Life without a Credit Card

I was born in New Delhi, India. During the 1980s, while I was still in India, like 99.9% of Indians, I did not have a credit card. Diners Club International offered credit cards by invitation only to wealthy individuals, and they could be used only at five-star hotels and select high-end restaurants and shops. At that time, most Indian banks operated with paper ledgers, and I could only go to my home branch to deposit or withdraw money. Needless to say, there were no ATMs. Most people received their monthly salary in cash, and about 99% of the economy was cash-based.
The cash economy offered some challenges, as one had to carry sufficient money in the wallet while shopping; however, as a bonus, one could rarely indulge in impulse buying. Shopping was always pre-planned, and we rarely bought anything extra. Sometimes, when people would run out of money, the local shop owners would allow a small informal credit facility without any paperwork until the first day of the next month, as everyone used to get their salary on the last working day of the month. And on the first day of the next month, all credit had to be paid in full; otherwise, the person would not get credit anymore. This informal credit system and cash-based economy prevented people from accumulating too much consumer debt, and most people lived within their means.
Another challenge was withdrawing large amounts from the bank and safely carrying the cash to make big payments due to concerns about theft or snatching. The biggest challenge was carrying enough cash during vacations, because if you ran out of money, you could only withdraw cash from your home branch.

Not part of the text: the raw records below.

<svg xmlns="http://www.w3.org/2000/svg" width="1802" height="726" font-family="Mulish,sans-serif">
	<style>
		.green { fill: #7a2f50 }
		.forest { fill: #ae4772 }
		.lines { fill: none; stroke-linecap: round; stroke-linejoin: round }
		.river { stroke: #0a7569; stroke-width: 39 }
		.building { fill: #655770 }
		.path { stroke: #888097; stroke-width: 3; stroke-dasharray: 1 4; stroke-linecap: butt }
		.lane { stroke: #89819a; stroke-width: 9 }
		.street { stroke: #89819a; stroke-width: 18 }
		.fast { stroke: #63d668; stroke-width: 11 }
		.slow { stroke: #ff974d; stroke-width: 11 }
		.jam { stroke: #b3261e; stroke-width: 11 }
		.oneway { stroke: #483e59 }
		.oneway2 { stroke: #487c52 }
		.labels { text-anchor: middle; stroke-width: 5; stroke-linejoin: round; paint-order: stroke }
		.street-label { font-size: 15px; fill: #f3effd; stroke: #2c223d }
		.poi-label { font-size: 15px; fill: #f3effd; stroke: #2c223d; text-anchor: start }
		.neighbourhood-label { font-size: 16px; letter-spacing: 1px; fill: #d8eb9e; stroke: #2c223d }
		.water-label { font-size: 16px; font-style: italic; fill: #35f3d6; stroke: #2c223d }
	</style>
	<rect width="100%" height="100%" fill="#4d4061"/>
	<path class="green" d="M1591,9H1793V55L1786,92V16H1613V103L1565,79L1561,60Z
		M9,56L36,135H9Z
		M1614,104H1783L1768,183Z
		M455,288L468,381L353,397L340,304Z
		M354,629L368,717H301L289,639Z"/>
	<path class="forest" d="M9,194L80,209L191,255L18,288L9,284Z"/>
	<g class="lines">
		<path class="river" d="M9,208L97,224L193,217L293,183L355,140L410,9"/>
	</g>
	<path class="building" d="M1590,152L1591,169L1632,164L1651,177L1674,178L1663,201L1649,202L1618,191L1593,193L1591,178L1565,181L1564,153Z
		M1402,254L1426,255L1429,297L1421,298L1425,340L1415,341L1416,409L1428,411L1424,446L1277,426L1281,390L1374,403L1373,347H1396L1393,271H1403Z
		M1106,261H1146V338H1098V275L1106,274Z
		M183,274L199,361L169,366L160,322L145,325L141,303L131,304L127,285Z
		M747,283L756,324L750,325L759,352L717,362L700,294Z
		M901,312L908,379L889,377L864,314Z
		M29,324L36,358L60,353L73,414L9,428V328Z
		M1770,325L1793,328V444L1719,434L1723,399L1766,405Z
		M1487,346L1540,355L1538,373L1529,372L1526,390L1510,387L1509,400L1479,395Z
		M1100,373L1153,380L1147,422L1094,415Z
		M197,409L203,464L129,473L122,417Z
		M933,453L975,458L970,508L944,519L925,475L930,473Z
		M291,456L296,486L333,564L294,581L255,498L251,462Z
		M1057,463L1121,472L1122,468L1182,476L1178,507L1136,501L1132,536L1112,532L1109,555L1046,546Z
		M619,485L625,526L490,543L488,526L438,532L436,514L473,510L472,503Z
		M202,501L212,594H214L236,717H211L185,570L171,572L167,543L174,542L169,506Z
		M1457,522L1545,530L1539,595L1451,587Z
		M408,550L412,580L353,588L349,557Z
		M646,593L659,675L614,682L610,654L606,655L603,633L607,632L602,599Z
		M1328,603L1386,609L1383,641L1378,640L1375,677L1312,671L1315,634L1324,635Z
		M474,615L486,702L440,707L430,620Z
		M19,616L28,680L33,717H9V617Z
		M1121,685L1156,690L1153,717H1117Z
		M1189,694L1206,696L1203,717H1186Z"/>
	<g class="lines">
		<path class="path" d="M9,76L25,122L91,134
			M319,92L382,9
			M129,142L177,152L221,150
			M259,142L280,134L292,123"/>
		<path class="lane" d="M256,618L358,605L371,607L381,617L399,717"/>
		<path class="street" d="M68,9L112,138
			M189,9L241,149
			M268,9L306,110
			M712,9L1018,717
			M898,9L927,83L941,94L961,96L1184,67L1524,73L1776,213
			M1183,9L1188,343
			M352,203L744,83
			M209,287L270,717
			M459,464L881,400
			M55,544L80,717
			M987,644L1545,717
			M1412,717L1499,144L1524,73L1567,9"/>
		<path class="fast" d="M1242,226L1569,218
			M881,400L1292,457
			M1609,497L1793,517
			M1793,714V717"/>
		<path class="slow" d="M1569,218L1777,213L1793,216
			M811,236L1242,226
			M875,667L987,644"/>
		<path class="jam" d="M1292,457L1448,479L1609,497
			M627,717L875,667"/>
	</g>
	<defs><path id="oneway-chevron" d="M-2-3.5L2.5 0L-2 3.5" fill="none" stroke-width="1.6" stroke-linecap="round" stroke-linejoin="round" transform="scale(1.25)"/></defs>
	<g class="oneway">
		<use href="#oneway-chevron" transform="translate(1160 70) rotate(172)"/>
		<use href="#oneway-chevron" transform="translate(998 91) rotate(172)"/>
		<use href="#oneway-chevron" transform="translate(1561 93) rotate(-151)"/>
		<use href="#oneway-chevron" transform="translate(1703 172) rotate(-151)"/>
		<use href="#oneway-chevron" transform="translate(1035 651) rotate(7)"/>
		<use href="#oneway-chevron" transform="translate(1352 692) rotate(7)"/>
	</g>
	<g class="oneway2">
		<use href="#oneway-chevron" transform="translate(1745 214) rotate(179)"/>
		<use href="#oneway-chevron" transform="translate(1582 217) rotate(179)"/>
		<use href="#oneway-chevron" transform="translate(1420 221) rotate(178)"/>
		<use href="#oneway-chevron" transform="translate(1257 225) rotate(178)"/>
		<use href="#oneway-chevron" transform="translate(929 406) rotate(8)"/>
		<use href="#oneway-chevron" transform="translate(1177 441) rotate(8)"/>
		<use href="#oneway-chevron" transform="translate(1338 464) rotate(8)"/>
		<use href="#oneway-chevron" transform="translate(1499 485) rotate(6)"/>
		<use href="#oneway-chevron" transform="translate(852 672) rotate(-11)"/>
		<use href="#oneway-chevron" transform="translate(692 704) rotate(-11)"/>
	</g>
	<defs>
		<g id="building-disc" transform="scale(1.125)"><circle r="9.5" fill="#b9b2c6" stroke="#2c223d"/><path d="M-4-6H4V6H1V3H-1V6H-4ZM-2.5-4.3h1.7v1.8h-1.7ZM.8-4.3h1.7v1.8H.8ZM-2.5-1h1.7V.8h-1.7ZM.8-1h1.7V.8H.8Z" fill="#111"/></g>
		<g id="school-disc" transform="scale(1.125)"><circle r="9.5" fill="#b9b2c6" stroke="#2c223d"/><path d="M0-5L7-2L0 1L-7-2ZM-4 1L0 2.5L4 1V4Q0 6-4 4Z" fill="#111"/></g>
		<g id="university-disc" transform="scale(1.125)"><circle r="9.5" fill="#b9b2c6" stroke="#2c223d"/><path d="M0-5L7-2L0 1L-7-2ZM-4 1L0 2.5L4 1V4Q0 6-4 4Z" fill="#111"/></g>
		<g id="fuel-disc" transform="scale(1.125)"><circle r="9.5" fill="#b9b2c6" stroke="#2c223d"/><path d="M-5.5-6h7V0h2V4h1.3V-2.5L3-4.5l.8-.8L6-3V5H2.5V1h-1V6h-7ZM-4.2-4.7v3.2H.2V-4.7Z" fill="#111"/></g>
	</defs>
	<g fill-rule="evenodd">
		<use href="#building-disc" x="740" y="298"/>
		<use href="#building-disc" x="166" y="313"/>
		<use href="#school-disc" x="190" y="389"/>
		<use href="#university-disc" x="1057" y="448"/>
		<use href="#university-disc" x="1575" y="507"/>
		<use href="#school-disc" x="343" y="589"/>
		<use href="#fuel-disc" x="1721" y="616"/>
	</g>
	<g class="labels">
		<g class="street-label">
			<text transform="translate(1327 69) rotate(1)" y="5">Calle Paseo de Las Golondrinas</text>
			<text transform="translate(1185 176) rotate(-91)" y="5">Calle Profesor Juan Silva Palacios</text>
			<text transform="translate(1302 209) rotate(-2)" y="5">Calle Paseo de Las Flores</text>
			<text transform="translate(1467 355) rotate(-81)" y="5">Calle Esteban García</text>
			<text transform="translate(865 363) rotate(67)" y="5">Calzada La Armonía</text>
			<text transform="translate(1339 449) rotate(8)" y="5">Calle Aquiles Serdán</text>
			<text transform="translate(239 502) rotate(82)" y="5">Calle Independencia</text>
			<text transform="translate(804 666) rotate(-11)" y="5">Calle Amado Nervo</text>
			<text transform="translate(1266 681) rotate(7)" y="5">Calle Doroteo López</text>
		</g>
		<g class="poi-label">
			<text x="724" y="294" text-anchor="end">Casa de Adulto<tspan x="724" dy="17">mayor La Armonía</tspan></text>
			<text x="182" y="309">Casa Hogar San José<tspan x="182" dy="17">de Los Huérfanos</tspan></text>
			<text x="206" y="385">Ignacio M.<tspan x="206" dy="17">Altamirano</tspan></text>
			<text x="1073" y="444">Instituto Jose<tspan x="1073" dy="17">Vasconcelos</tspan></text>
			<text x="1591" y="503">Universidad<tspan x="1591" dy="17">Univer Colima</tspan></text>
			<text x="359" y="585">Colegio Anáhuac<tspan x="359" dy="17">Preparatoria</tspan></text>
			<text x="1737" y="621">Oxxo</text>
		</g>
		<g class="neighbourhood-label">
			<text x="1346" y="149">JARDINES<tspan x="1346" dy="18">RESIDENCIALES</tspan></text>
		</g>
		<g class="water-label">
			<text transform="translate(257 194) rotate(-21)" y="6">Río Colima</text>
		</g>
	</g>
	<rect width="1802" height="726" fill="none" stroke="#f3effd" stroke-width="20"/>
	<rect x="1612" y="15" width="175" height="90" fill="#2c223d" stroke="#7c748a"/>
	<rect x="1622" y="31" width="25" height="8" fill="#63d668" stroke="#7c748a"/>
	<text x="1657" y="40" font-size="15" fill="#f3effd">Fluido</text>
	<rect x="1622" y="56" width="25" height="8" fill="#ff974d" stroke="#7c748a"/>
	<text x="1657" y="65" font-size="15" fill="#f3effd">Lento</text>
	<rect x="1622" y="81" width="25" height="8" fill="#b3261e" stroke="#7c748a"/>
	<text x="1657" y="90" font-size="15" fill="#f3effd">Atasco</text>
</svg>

I remember an incident from the late eighties when I went to Shimla, the summer capital of India during the British Raj, with my wife and we almost ran out of cash. On the last day of the trip, after paying for the return bus fare, we went to a small coffee shop and ordered two cups of coffee. On checking my wallet, I discovered that I had only 5 Rupees (about 0.5 dollars in those days), barely sufficient to cover the cost of the coffee. As I was worried that I might need that money during our bus journey, we quickly disappeared from the coffee shop before the server could bring the coffee to our table. During the 10-hour bus journey back to Delhi, we did not have any money to buy snacks or food; all we could afford were two cups of tea.
Credit Cards in the 1990s
In the early 1990s, some banks started offering credit cards to the general public; however, I did not get one because very few merchants accepted credit cards, and some even charged a surcharge of 2–3% to use them.
In 1997, after I moved to Canada, I wanted to continue living without a credit card; however, my friends advised me that without a credit history, it would be very difficult to get a mortgage to buy a home. Initially, my bank refused to issue me a credit card. After six months, TD Bank agreed to issue me a credit card with a $500 monthly limit against a security deposit of $500. Often, I used to make a payment even before I received my monthly credit card statement so that I didn’t run out of the credit limit. Within a few months, the bank increased the credit limit to $2,000, and soon I had several credit cards with limits up to $14,000.
Are credit cards bad?
It depends.
If you can control impulse buying and pay off the entire balance when you receive the credit card statement, credit cards are not bad — they can actually be good. When you use credit cards, you don’t need to carry large amounts of cash, and you get a consolidated statement of all your purchases at the end of the month. In fact, you may end up getting free money (cash back) or rewards just by using your card to make regular purchases, which you need to do anyway, whether you pay using cash, a debit card, or a credit card. I get back about $500 every year by using my cash back credit card. I have never carried any balance on my credit cards. I always pay the credit card balance in full the day I receive the statement; therefore, I have never paid any interest to credit card companies. (I know they don’t like customers like me.)
If you can’t control impulse buying and carry a balance on your credit card, credit cards may not be good for you. Most credit cards charge a 19–26% annual interest rate — compare this to the 0.05% annual interest you may earn on a savings account. Credit card companies will let you get away with making only a 2–3% payment of the statement balance; however, it may take 15–20 years to pay off a $5,000 balance, and you may end up paying more than $5,000 in interest.
Over the years, I have come to realize that credit cards are not the problem; impulse buying is the problem. A credit card is just a financial tool. Used responsibly, it can be convenient and even rewarding. Used irresponsibly, it can become very expensive.
Final Thoughts
Credit cards are neither good nor bad — they are simply a financial tool. The outcome depends on how you use them.
If you can avoid impulse buying and pay off your credit card balance in full before the due date, it is fine to use credit cards. Otherwise, consider getting rid of them (after paying off the balances). You may use cash or debit cards to make purchases. Many people don’t realize that debit cards can also be used for online purchases. For emergencies, consider maintaining an emergency fund or arranging overdraft protection with your bank, and always try to live within your means.